The next slide, please, number 61 -- a summary of key financial measures. We've previously discussed the segment profit guidance. I will move to cash flow from operations. Cash flow from operations is increasing in each of the periods from our prior guidance and increasing year-over-year quite strongly.

Capital spending also increasing as a result of higher industry costs in E&P and accelerated drilling program, as well as new projects in both Midstream and gas pipelines.

Then finally, operating free cash flow is up a bit in '05 and then down somewhat in '06 and '07, as we seize these additional opportunities and we remain opportunity-rich for value-creation projects. I would also note that this schedule does not include any MLP acquisitions or Williams asset sales that may occur and in fact, as you know, we announced, this week, the first of such Williams asset sales to WPZ.

The next slide, number 62, please -- as we've previously indicated, we are opportunity-rich and we continue to seize opportunities to create EVA and value for shareholders by further accelerating our E&P development, capturing value-adding Midstream projects in the West and the Deepwater Gulf, and expanding our interstate pipeline system to meet customer requirements. As such, capital spending has increased and we have continued to increase EVA and returns. At the same time, we've been focused on improving our credit metrics and you can see, from this chart, we are focused on continuous improvement in credit.

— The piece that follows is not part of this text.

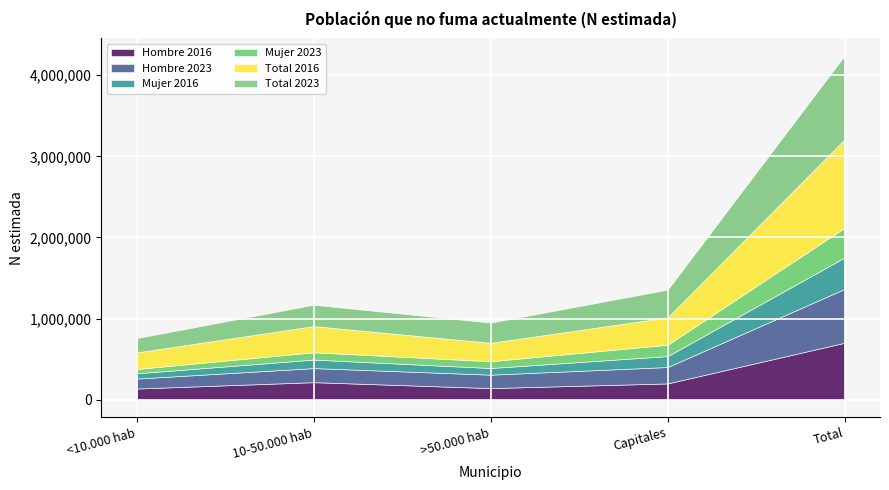

List the series in order of their peak value, lowest first.

Mujer 2023, Mujer 2016, Hombre 2023, Hombre 2016, Total 2023, Total 2016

The next slide, please, number 63 -- this graph represents segment profit after mark-to-market adjustment. As you can see, 2006 over 2007 is relatively flat and then moves up quite sharply in 2007. For the first time, we are providing some guidance on 2008 and again will be up sharply in 2008. I would just note that 2008 improvement is driven largely by, again, continued strong E&P production increases and that $7 price deck, which is steady with 2007. At the same time, a number of Midstream projects start to kick in as well as interstate gas pipeline projects, as well as that 2007 rate case that Phil had mentioned earlier. Again, as a result, we think that this path will create substantial value for shareholders.

The next slide, please, number 64 -- highlight again a few key points. Again, we are focused on driving and enabling sustainable growth in EVA and value for shareholders. We will maintain an adequate cash and liquidity cushion of at least $1 billion and in light of the high natural gas prices and high volatility, that's somewhat higher in today's markets than that $1 billion level. We'll continue to focus on improving our credit ratios and ratings, ultimately achieving investment-grade ratios. We will continue to reduce risk in our Power segment, and Bill focused on a number of multiyear deals that do just that while creating some value certainty. We remain opportunity-rich and we will continue to seize EVA-creating opportunities on a very disciplined basis.

With that, I will turn it to Steve.

Steve Malcolm - The Williams Companies - President, CEO

Thank you, Don.

Turning to the final slide, Slide 66, a couple summary points -- obviously, we're delighted with the growth generated in 2005. Again, recurring earnings up 150% over year-ago levels but it's not just about 2005 growth; you've heard clear evidence of our opportunity-rich environment that we enjoy. In the Piceance Basin, the fact that we will have 25 rigs working by year-end in the Deepwater Gulf of Mexico and the new projects that we've already captured -- the expansion in the West. Then, as Phil described, many of the expansions that we are focusing on to meet gas pipeline market demand. So, a very bright near-term future.

As well, we announced the first planned sale to Williams Partner. That will deliver growth capital while retaining asset control. I think as well, it's a longer-term focus -- the scope and scale of our growth opportunities continues to expand. Ralph talked about the Highlands opportunity and the Piceance. The Powder River continues to develop quite nicely. Alan mentioned the (indiscernible) list of growth opportunities in the Midstream area. Then finally, we are raising our earnings and cash guidance and expect the upward trend to make a sharper incline in 2008. With that, we will be happy to take your questions.